According to the local reports, the Arabic script appears on Ali’s skin as a rust-colored rash. He cries as the words emerge. They remain for about three days. The first message wove across his chin soon after birth, according to the grandmother. It said, “I am a slave of God.”
Pilgrims soon came to this driveway, some bearing gifts. One of Russia’s billionaires, a Muslim from the south, is building the family a new house, already going up next door. Government officials gave the family a new Lada car.
The messages on Ali’s skin sometimes refer to the war, where his father is fighting on the government side. After insurgents assassinated an aide to a Sufi imam, or Islamic preacher, in neighboring Red Dawn village, the phrase “from grief comes deliverance” appeared, according to the imam of Red October Village.
Still, Akhmedpasha Amirilayev, a member of the district council, who first invited journalists to see the boy a year ago, touching off the excitement, said in an interview that the authorities and the family decided to limit access after Ms. Chapman’s show was broadcast.

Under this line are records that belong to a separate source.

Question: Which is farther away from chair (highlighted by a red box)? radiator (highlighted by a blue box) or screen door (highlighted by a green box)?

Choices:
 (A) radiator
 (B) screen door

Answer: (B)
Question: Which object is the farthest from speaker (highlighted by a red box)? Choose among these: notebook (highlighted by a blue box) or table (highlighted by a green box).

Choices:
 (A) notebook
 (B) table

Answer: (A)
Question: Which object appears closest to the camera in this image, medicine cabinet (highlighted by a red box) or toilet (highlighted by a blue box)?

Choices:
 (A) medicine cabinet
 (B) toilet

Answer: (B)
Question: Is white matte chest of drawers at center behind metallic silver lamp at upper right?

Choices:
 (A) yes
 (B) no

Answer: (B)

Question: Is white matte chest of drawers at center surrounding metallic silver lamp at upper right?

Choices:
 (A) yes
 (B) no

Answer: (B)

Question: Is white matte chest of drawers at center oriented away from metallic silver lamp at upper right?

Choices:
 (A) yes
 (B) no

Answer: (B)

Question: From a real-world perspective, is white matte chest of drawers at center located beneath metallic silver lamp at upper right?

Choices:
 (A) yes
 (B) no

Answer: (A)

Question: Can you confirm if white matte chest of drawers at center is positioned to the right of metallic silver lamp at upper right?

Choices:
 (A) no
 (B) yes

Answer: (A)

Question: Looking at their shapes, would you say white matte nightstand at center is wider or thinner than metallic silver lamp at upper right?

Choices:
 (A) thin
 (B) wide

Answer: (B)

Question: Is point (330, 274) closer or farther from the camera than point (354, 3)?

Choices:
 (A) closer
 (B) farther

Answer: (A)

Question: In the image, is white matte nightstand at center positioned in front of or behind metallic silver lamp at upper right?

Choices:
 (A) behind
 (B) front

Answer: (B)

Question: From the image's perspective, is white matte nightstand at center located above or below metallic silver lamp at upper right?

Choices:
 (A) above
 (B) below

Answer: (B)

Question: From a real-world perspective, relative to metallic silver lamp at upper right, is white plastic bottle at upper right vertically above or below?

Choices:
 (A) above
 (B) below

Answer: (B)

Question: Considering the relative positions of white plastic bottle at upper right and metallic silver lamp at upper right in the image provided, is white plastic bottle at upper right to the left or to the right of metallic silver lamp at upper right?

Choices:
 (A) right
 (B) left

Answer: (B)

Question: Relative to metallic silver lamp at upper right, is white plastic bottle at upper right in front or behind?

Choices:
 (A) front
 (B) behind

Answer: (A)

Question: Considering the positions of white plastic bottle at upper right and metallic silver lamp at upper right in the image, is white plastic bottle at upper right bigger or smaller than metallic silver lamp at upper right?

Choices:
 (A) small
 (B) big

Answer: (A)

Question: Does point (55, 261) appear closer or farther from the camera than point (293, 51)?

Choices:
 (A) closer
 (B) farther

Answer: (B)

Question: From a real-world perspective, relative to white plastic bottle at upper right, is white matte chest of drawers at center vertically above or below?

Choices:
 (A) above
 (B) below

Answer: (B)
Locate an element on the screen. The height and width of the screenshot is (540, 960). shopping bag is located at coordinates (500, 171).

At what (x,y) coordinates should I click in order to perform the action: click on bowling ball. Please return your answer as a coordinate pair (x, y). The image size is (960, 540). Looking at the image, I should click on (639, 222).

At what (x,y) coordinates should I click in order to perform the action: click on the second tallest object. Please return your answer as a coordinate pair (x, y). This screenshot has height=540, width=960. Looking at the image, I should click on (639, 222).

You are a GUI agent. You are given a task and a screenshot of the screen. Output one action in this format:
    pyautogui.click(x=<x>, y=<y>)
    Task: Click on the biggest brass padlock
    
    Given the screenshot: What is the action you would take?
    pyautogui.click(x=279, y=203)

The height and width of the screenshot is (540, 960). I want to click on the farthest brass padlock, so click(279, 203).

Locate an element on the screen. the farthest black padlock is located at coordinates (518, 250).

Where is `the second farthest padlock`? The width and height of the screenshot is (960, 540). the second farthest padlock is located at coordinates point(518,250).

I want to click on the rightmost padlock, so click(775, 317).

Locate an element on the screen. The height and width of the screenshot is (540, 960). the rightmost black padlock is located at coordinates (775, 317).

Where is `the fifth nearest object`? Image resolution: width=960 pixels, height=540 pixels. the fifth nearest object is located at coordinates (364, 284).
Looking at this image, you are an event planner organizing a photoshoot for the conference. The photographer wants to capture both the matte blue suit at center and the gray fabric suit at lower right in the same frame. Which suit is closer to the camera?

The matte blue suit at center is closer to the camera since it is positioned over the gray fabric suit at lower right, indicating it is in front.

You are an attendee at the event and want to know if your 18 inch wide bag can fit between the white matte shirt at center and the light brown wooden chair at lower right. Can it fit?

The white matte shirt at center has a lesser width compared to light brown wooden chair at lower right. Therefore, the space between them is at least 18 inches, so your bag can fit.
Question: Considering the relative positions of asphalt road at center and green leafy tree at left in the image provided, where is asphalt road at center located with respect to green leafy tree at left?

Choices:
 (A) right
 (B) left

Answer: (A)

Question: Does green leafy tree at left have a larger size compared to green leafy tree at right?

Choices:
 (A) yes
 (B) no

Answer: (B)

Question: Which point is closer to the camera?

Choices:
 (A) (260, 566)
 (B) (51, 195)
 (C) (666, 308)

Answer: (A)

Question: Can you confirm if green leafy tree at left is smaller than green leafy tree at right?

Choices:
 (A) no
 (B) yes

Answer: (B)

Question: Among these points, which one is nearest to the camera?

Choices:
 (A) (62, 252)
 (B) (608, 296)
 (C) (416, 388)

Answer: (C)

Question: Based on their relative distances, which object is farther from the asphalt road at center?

In it, a professional illusionist in Moscow experiments with carrots, minced beats and spices to create a similar, sepia ink for writing on skin, ultimately settling on red wine and henna as the likely ingredients.
The show also discussed rare skin disorders. It cited an Arabist who noted that the messages on Ali’s skin sometimes appear with spelling errors, something the grandmother took particular offense at.
It ended on a positive tone, however, suggesting that Ali’s writing, whatever the origin, had brought hope to an area badly in need of it.
Still, local residents were unhappy. “That Chapman, she said, ‘I will reveal the truth,’ but what did she reveal? Nothing,” the imam of Red October Village, Khizri Magomedov, said in an interview. “She didn’t reveal anything.”
Green Islamic flags still flap in the wind from the gate to the Yakubov front yard — a sign to pilgrims, perhaps. At the moment of a recent visit by a reporter, Ms. Yakubova, the grandmother, said, the word “imam” was written on Ali’s forehead. But he would not be shown.
After Ms. Chapman’s report, she said, “we do not trust journalists.”